→ GOAL 1:
Answer these about the Ninja movie review, please:
(a) Who plays Namiko?
(b) What is the name of the wooden box that Masakuza wants?
(c) What act gets Masakuza expelled from the dojo?
→ GOAL 2: Carry the Ninja movie review forward from its last sentence.

→ SUPPLIED TEXT:
■ ■ ■
MOVIE REVIEW: A very straight Ninja

Thursday, October 29th, 2009 16:19:00

 

Ninja
A Western dude trained in the ways of the ninja has to protect an ancient wooden box from a rogue techno ninja who killed their sensei (master). What do we call this film? Ninja, of course.

Could have called it The Last Ninja. Tom Cruise wouldn’t mind.

If the title didn’t give away how straightforward this movie is, the first monologue — two minutes into it — gave away all the plot.

First and foremost, this is not Ninja Assassin, the one by the Wachowskis and starring Rain, the Korean pretty boy. This was Ninja, and not only was the story so very ‘heterosexual’, everything about it was straight and screams ‘video games’.

In fact, watching it is like reading Ken’s bio when you finish his stages in Streetfighter.

Casey (Scott Adkins of X-Men Origins: Wolverine) is an orphan who was brought up by his sensei, Takada after his mother left him. He is a favoured student and has a platonic relationship with his sensei’s daughter Namiko (rhymes with Namco) played by Mika Hijii. Cue jealousy, and perhaps penis-envy, from the antagonist  Masakuza (Tsuyoshi Ihara).

Masakuza manages to get himself expelled from the dojo after attacking Casey with a sword. Thus begins his career as ‘techno ninja’ who uses guns and night vision goggles, and perhaps even the Internet, to kill Russian oligarchs. He wants the Yoroi Bitsu, a wooden box kept by Takada and this sparks a series of unlikely events.
■ ■ ■
→ EXCERPTED RECORDS:
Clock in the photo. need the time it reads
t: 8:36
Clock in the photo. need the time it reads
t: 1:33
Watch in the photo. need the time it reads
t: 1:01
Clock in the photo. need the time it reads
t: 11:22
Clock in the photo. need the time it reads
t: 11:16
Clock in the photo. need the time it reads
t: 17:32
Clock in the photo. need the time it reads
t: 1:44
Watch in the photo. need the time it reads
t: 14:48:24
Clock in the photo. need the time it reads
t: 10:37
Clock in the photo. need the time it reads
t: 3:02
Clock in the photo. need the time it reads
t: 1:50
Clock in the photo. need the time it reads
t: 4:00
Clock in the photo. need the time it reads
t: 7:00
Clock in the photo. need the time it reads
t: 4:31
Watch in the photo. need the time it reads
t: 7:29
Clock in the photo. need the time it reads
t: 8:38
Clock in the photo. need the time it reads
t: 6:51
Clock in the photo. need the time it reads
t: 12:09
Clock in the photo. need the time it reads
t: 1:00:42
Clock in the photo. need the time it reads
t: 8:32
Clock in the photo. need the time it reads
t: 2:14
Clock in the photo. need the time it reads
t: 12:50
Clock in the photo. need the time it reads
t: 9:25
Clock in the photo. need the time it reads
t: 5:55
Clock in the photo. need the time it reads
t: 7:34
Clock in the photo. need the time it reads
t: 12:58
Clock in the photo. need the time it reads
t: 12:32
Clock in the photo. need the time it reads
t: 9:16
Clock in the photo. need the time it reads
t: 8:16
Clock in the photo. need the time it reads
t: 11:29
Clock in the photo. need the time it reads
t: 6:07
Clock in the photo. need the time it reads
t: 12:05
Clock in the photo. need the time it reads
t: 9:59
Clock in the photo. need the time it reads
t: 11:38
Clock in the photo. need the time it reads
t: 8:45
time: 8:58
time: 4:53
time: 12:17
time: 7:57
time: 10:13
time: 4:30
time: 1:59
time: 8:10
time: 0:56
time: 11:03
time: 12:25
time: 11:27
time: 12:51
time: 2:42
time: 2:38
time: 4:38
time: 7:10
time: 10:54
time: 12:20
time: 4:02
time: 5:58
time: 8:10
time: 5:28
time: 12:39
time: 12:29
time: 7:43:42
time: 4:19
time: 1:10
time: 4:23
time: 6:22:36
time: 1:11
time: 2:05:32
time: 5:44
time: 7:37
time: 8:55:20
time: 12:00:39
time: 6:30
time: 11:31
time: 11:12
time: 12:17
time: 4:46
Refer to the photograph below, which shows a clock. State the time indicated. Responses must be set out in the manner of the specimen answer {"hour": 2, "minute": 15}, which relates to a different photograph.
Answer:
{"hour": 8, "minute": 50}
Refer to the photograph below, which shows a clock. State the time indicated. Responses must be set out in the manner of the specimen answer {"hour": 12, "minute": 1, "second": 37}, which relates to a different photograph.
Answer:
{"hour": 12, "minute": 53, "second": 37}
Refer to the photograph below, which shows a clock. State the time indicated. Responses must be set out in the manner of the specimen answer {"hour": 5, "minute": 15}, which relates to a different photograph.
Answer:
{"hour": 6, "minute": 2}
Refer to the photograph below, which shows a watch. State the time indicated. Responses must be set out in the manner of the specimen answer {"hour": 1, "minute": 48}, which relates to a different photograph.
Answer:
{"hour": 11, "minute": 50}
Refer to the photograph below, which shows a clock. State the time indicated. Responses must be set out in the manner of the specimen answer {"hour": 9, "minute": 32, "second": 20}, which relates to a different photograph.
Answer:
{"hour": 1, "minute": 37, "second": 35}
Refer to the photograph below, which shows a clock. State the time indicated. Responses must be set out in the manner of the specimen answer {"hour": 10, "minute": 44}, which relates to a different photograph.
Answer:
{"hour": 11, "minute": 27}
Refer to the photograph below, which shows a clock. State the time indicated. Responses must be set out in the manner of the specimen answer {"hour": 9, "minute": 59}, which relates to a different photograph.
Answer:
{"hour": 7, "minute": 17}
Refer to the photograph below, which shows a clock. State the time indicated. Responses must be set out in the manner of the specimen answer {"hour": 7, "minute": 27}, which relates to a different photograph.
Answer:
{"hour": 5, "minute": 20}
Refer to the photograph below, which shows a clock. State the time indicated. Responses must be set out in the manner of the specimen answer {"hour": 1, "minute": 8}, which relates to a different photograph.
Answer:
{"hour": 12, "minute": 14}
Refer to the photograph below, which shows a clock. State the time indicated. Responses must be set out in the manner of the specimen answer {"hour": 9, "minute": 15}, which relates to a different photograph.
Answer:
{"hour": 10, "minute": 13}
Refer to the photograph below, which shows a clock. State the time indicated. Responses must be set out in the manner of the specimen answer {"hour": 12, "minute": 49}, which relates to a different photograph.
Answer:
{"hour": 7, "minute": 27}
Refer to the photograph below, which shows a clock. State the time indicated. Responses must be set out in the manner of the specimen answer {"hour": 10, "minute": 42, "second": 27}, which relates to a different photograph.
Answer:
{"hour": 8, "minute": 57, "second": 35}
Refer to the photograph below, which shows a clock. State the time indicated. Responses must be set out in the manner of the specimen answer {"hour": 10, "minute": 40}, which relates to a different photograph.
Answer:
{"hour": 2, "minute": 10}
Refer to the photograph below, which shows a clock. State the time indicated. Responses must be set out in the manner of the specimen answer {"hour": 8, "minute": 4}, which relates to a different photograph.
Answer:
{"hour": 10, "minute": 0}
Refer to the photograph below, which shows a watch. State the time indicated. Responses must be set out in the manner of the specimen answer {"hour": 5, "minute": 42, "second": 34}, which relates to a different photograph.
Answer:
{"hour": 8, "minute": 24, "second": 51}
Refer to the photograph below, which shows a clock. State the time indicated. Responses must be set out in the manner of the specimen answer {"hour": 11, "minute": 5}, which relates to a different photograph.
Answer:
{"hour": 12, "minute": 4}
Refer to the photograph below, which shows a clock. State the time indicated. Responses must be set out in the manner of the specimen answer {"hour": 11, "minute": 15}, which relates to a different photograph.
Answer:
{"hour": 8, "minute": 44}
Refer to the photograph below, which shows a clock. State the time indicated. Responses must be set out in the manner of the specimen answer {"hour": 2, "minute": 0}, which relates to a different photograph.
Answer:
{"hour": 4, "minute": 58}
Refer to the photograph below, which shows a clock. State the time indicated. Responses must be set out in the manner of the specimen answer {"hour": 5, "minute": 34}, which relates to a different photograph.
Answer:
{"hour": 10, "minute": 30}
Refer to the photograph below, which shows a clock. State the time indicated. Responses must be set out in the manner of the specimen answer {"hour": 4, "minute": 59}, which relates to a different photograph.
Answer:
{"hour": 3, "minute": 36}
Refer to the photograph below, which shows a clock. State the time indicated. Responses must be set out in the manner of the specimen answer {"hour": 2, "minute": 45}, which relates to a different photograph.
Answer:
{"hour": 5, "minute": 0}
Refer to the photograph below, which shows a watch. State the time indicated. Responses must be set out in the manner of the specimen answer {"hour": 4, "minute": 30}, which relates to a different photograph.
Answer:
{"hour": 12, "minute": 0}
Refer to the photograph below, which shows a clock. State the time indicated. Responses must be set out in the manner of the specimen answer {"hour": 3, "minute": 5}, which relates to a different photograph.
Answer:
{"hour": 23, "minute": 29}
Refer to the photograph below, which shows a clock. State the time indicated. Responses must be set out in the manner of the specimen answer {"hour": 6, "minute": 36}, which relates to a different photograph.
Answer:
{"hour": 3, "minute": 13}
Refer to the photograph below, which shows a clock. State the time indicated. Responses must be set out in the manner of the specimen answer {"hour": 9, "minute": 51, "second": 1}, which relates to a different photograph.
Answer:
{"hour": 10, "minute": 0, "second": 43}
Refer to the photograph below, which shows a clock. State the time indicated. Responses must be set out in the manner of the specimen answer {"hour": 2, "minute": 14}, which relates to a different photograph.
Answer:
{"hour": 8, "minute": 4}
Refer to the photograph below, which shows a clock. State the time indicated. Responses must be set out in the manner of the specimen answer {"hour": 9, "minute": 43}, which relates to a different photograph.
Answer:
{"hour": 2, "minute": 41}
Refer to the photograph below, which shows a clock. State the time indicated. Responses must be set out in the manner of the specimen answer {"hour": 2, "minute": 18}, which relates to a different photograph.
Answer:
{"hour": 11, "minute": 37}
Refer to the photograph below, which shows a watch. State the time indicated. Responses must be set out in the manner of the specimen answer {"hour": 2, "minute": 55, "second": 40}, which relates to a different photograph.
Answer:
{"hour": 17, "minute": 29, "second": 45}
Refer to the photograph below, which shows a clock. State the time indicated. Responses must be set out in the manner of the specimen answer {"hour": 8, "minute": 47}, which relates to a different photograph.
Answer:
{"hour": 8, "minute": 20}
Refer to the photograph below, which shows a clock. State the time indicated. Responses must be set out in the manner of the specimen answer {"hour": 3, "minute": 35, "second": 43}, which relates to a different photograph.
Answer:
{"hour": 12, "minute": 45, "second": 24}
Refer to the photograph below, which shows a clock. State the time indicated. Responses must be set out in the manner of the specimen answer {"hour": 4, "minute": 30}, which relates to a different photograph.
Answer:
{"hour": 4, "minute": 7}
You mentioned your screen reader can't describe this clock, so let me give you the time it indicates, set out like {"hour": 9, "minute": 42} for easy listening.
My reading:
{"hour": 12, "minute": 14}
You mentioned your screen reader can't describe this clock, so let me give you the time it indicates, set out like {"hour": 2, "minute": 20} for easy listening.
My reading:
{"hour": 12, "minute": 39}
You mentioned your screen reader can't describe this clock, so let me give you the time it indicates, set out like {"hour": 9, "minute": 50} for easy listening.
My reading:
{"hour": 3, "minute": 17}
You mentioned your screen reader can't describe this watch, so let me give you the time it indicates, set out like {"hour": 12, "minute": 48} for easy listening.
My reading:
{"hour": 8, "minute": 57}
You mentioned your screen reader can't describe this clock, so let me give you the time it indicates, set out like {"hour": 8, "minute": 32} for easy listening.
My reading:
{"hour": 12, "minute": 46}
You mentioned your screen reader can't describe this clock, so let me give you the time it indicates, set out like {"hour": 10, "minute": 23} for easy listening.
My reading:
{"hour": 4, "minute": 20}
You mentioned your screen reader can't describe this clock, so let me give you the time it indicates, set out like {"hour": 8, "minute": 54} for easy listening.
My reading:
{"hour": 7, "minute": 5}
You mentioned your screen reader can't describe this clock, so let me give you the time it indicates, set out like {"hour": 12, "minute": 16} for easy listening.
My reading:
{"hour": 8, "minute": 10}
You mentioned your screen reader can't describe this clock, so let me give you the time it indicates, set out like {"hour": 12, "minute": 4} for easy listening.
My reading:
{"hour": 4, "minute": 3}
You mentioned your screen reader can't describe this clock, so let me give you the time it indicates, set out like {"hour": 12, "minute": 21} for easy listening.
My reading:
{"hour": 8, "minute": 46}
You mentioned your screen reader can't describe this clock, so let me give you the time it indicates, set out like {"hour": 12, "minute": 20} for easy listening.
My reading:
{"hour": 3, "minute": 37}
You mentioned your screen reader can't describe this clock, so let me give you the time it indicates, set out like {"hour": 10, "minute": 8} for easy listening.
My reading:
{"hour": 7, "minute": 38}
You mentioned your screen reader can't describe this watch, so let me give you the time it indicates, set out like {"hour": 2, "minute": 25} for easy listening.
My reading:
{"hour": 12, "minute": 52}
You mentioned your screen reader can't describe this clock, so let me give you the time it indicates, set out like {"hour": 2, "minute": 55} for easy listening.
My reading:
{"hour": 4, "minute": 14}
■ ■ ■
→ EXERCISE OUTPUT 1:
(a) Mika Hijii
(b) The Yoroi Bitsu
(c) Attacking Casey with a sword

→ EXERCISE OUTPUT 2:
For example, if you were told by a rogue ninja that he wants to steal your wooden box, what would be the best place to keep it? A dojo filled with other ninja masters, perhaps? No. Send it to New York, to a frickin’ museum, where no Western dude can hold the techno ninja for two seconds without getting his jugular slashed with a carbon fibre katana.

Also, if you were a ninja master, why would you be walking outside, in your gi and geta (wooden sandals) in the middle of a torrential downpour, carrying two sais? The ground is wet and slippery, man! You could keel over and stab yourself with your sharp, pointy weapons. No wonder ninjas don’t get insurance coverage.

That being said, the action sequences were pretty okay. Not mindblowing, but if you watch it after a hard day’s work, and feel like beating people up, Ninja can certainly deliver. Mika Hijii is also very cute — she looks like she’s just about to burst into tears, even while fighting using her ‘awesome ninja skills’ — and makes you want to get out and get Kamen Rider Blade just to see more of her.

Come to think of it, Ninja is so manly that Namiko, the daughter of a ninja master, can barely hold her own in fights and is only effective if she has a stick in her hands. Mmm... Freudian slip?

Anyway, this movie doesn’t even have a Wikipedia page, meaning it screams “direct-to-video”, except here in Malaysia. Oh well. It’s all right, really, as a stress-reliever.

Meanwhile, the trailer of Raging Phoenix, another release by the same distributor, RAM Entertainment, looks promising. It’s got a Thai girl martial artist fighting using muay thai and breakdancing. Gotta catch that one!

Ninja opens today nationwide.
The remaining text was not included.